The Equal Justice Society has received a $200,000 grant from the Ford Foundation, which we will use to support our ongoing efforts using law and social science to change the way racial discrimination limits opportunities to people of color.
The Ford Foundation grant will help advance our initiatives that seek to change the way children of color are disciplined, lessen the role of white supremacy in our society, and to reclaim the 14th Amendment by dismantling the intent standard.
“The Ford Foundation was one of the first funders that supported the Equal Justice Society when we were first founded in 2000,” said EJS President Eva Paterson. “We’re so grateful to Ford for their steadfast belief in our vision of transforming our nation’s consciousness on race and partnering with us on initiatives that advance that goal.”
EJS has seen success in challenging de facto racial discrimination and demonstrating the de jure infrastructure upholding this discrimination is in the area of disparate application of disciplinary actions in the public school system, starting in preschool all the way through high school.
EJS spearheaded litigation against the Kern High School District (KHSD) in Bakersfield, California on behalf of thirty thousand Black and Latinx students who were subjected to racially disproportionate discipline. Black students were 300 percent more likely to be expelled than their white peers and the vast majority of these expulsions/suspensions constituted discretionary discipline for “insubordination.”
The case was settled in 2017 and per the settlement, KHSD has committed to a number of policies and procedures that will eliminate bias. EJS is monitoring the implementation of this settlement for three years until 2020 and sponsors biannual community meetings in Bakersfield to report outcomes to the community.
Reclaiming the 14th Amendment by dismantling the intent standard is another key focus for EJS. The intent standard, established in the 1976 U.S. Supreme Court decision Washington v.

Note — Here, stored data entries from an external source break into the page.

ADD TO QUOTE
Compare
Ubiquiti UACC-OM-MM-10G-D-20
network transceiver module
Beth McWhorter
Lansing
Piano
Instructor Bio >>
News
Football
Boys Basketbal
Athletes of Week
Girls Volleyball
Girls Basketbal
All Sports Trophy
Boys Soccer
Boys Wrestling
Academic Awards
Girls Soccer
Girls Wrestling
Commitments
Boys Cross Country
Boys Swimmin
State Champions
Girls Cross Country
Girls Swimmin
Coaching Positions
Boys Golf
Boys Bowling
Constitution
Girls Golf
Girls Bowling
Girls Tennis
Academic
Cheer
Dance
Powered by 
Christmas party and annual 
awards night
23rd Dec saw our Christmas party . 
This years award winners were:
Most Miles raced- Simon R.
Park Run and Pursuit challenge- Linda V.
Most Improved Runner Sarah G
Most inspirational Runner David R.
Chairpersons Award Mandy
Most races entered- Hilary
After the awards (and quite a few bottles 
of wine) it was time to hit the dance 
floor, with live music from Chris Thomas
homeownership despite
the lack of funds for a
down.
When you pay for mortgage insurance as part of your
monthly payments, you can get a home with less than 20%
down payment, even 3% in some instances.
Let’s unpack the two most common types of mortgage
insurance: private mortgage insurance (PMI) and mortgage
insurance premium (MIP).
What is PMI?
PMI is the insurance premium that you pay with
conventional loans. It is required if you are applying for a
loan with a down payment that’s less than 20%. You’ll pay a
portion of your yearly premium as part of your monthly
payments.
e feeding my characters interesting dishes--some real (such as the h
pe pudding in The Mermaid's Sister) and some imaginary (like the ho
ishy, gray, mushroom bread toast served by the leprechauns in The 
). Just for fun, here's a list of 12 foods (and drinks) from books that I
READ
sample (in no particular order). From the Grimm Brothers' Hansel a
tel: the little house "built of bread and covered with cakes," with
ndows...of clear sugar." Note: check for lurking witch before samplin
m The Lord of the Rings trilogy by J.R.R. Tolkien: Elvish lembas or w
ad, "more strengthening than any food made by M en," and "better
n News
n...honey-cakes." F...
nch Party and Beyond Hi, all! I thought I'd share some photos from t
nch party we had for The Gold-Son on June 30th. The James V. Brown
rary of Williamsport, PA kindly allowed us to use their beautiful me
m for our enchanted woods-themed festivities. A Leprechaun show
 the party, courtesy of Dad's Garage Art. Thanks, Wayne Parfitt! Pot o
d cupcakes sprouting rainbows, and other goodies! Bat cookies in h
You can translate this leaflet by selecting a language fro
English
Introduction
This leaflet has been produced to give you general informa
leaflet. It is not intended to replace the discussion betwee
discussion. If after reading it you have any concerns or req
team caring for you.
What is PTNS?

Davis, requires plaintiffs to prove an almost impossible burden namely a decision-maker’s conscious intent to discriminate. Plaintiffs must show that the defendant “selected or reaffirmed a particular course of action at least in part ‘because of,’ not merely ‘in spite of,’ its adverse effects upon an identifiable group.” If a plaintiff cannot overcome these challenging hurdles, the law will not recognize the discrimination experienced.
Since our inception, EJS has tracked cases in which the intent standard is implicated, participated in amicus briefs related to intent, highlighted the ways in which the intent standard fails to consider modern social science, worked with social scientists to connect concepts of implicit bias and structural racism to the law, and participated as co-counsel in various anti-discrimination cases.
We continue to work to educate and assist litigators and judges on these issues. We have also taken on direct litigation in cases that present opportunities to undermine the intent doctrine. Our legal team recently reaffirmed our goal of dismantling the intent standard.
With the ascent of Donald Trump and his dog whistle turned megaphone calls to racists and white supremacy, EJS has had to expand its reach. We publish the popular weekly newsletter, This Week in White Supremacy aimed at making sure all Americans are aware of the daily manifestations of racism, intolerance, bias, and pure hatred toward people of color. Our implicit bias trainings have been expanded to plainly discuss and acknowledge the fact that racism is alive and thriving and is a feature not a bug of Trumpism.